You’ll notice your baby starts to “respond” when you talk to them, making sounds and then pausing as if waiting for your reply. This turn-taking pattern is one of the earliest building blocks of language. Talking to your baby during diaper changes, feeding, and play actively supports this development, even though the conversation is entirely one-sided for now.

Vision, Tracking, and Recognition

At birth, babies can only focus on objects about 8 to 12 inches from their face. By three months, their vision has sharpened significantly. Your baby should be able to track a moving object smoothly with their eyes, following it from one side to the other across the midline of their body. This visual tracking is an important cognitive milestone because it requires coordination between the eyes and brain.

Babies at this age also begin to recognize familiar people at a distance, not just when they’re inches away. You might see your baby light up when you walk into the room from several feet away. Color vision is developing too, and high-contrast objects or brightly colored toys will hold their attention longer than muted tones.

Physical and Motor Skills

Three months is when head control really comes together. During tummy time, your baby should be able to lift their head 45 to 90 degrees and hold it there briefly. Some babies begin pushing up on their forearms, which strengthens the shoulders and upper back muscles they’ll need for rolling over in the coming months.

Other physical milestones to look for:

  • Opening and closing hands. Fists start to relax, and your baby will bat at or briefly grasp objects placed in their hand.
  • Bringing hands to mouth. This is a normal self-soothing behavior and a sign of improving hand-eye coordination.
  • Kicking legs when lying on their back. Leg movements become more deliberate and symmetrical rather than the jerky, random movements of a newborn.

The NIH recommends that by two months, babies get 15 to 30 minutes of total tummy time per day, spread across several short sessions of three to five minutes each. By three months, you can extend those sessions as your baby tolerates them. Tummy time directly builds the neck and core strength needed for the next wave of motor milestones like rolling and sitting.

Sleep and Feeding at Three Months

Most three-month-olds sleep about 14 to 16 hours in a 24-hour period, though the distribution varies. Many babies this age take two to three daytime naps totaling three to four hours, with a longer stretch of nighttime sleep starting to emerge. Some babies sleep five or six hours straight at night by this point, while others still wake every three to four hours. Both are within normal range.

Feeding is typically well established by now. Most three-month-olds eat every three to five hours, including one or two overnight feeds. Whether you’re breastfeeding or formula feeding, your baby is becoming more efficient at feeding, meaning sessions are often shorter than they were in the first weeks.
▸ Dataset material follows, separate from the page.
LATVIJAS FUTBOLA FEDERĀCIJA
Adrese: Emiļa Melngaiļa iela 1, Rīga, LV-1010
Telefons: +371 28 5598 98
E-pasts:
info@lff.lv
Growth spurts around this age can temporarily increase feeding frequency for a few days before settling back down.

What Varies and What to Watch For

There’s a wide range of normal at three months. Some babies are champion coo-ers who barely lift their heads during tummy time. Others have rock-solid head control but are quieter vocally. Development isn’t uniform, and most babies are ahead in some areas while still catching up in others.

That said, certain signs are worth paying attention to. A baby who doesn’t smile at all by three months, doesn’t track objects with their eyes, doesn’t respond to loud sounds, or seems unusually stiff or floppy may benefit from an earlier check-in with their pediatrician. Premature babies often reach milestones on an adjusted timeline based on their due date rather than their birth date, so milestones should be measured from the adjusted age.

The three-month mark is also when the developmental leap between “sleepy newborn” and “engaged infant” becomes unmistakable. Your baby is awake for longer stretches, more interested in the world around them, and genuinely interactive. These changes happen fast, and the milestones you see now lay the groundwork for the even bigger changes coming between four and six months.